Memorizadores prodigiosos de caras

(NC&T) El nuevo estudio sugiere que la habilidad para el reconocimiento facial varía bastante entre los humanos. Una investigación previa determinó que el 2 por ciento de la población tiene prosopagnosia, una enfermedad caracterizada por una gran dificultad para reconocer rostros. Esta nueva investigación muestra por primera vez que otros son excelentes para el reconocimiento de rostros, lo cual indica que esa cualidad peculiar podría estar en un espectro, con la prosopagnosia en el extremo más bajo de la capacidad de reconocimiento y los memorizadores prodigiosos de caras en el extremo más alto.

La investigación ha sido dirigida por Richard Russell, del Departamento de Psicología en la Universidad de Harvard, y fueron coautores Ken Nakayama, también de esa universidad, y Brad Duchaine del University College de Londres.

En la investigación se realizaron pruebas estandarizadas de reconocimiento de rostros. Los memorizadores prodigiosos de caras obtuvieron en estos exámenes resultados muy por encima del promedio, y superiores a los obtenidos por cualquiera de los sujetos de control normales.

Por lo general, se asume que alguien puede tener una capacidad normal de reconocimiento de rostros o bien una capacidad mermada. Esta investigación demuestra que hay una tercera posibilidad, la de poseer una capacidad extraordinaria, y también que la habilidad, por tanto, tiene un amplio espectro de grados de eficacia.

Memoria para caras
Richard Russell. (Foto: Matt Craig/Harvard News Office)
Los resultados del estudio apoyan por tanto un modelo diferente del clásico para la habilidad de reconocer rostros, e incluso posiblemente para otros aspectos de la percepción. El nuevo modelo describe, en esencia, la existencia de muchos grados de eficacia con esas habilidades, a diferencia del clásico que sólo contempla el tener o el no tener esa capacidad.

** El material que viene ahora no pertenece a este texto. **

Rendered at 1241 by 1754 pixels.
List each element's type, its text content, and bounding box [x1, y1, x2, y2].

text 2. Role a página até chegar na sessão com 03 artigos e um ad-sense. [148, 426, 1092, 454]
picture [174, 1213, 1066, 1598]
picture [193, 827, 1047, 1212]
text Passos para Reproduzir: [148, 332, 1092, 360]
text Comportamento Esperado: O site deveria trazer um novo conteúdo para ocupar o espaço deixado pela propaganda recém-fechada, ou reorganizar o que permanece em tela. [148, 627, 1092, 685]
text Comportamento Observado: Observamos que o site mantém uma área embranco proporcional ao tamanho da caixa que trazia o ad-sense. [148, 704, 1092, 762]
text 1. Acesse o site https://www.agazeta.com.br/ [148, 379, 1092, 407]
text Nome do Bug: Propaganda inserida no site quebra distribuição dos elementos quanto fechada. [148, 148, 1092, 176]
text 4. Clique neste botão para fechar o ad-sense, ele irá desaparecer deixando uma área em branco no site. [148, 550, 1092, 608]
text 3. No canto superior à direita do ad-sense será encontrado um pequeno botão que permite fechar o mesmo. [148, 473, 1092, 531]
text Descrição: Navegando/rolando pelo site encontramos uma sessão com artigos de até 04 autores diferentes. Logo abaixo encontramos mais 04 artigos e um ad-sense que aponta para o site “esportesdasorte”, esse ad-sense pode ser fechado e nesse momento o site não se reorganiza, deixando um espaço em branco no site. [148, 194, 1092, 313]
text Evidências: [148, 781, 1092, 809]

Los memorizadores prodigiosos de rostros dicen que reconocen a otras personas con mucha más frecuencia de lo que ellos son reconocidos. Por esta razón, tal como señala Russell, a menudo tienden a fingir no reconocer a algunas personas con las que trataron superficialmente en el pasado, para evitar que parezca que le están dando una importancia excesiva a un encuentro fugaz con alguien.

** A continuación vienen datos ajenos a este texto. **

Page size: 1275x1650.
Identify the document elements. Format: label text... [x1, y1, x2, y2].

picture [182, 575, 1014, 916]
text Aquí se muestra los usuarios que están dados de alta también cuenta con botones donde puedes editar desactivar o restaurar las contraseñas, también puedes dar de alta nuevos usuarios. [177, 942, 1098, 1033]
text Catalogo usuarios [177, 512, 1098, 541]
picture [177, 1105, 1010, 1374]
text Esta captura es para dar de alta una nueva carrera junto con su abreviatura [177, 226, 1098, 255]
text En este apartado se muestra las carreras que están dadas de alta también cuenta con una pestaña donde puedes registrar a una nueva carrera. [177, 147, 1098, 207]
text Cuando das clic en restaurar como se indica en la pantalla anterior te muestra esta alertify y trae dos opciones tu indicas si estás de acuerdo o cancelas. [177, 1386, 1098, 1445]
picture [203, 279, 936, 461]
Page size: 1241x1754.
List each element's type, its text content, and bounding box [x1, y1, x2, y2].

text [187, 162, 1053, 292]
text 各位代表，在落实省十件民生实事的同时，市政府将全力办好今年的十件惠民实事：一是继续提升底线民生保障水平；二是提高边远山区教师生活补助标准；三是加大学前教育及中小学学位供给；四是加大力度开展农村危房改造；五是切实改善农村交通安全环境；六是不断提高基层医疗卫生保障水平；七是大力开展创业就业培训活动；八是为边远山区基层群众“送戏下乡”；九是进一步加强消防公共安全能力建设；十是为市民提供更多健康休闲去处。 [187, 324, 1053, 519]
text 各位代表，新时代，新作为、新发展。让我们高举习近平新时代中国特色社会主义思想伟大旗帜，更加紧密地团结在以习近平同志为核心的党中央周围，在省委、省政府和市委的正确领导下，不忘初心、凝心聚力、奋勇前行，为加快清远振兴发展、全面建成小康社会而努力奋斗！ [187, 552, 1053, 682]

Los memorizadores prodigiosos de caras son capaces de reconocer, por ejemplo, una persona que estaba de compras en la misma tienda con ellos dos meses atrás, incluso aunque no hubiesen hablado con ella. No tiene que haber una interacción significativa con la persona para que almacenen su cara en su memoria; las recuerdan sin ni siquiera sentir interés hacia ellas.

Una mujer en el estudio dijo que había identificado a otra en la calle que la había atendido como camarera cinco años atrás en una ciudad diferente. Su recuerdo era verdadero, ya que pudo confirmar que la otra mujer realmente había sido camarera en la otra ciudad. A menudo, los memorizadores prodigiosos de caras pueden reconocer a otra persona a pesar de cambios significativos en la apariencia, tales como el envejecimiento o un color de pelo distinto.

Si la habilidad para reconocer rostros varía a través de una escala tan grande y progresiva, en vez de ser clasificable en una de dos categorías, comprobar la eficacia de tal habilidad en una muestra lo bastante grande de población podría ser importante para aprender a evaluar el grado de eficacia de la capacidad en testigos oculares para así determinar la fiabilidad de su testimonio, o en las entrevistas para algunos trabajos, como los relacionados con la seguridad o con la verificación de la identidad de personas.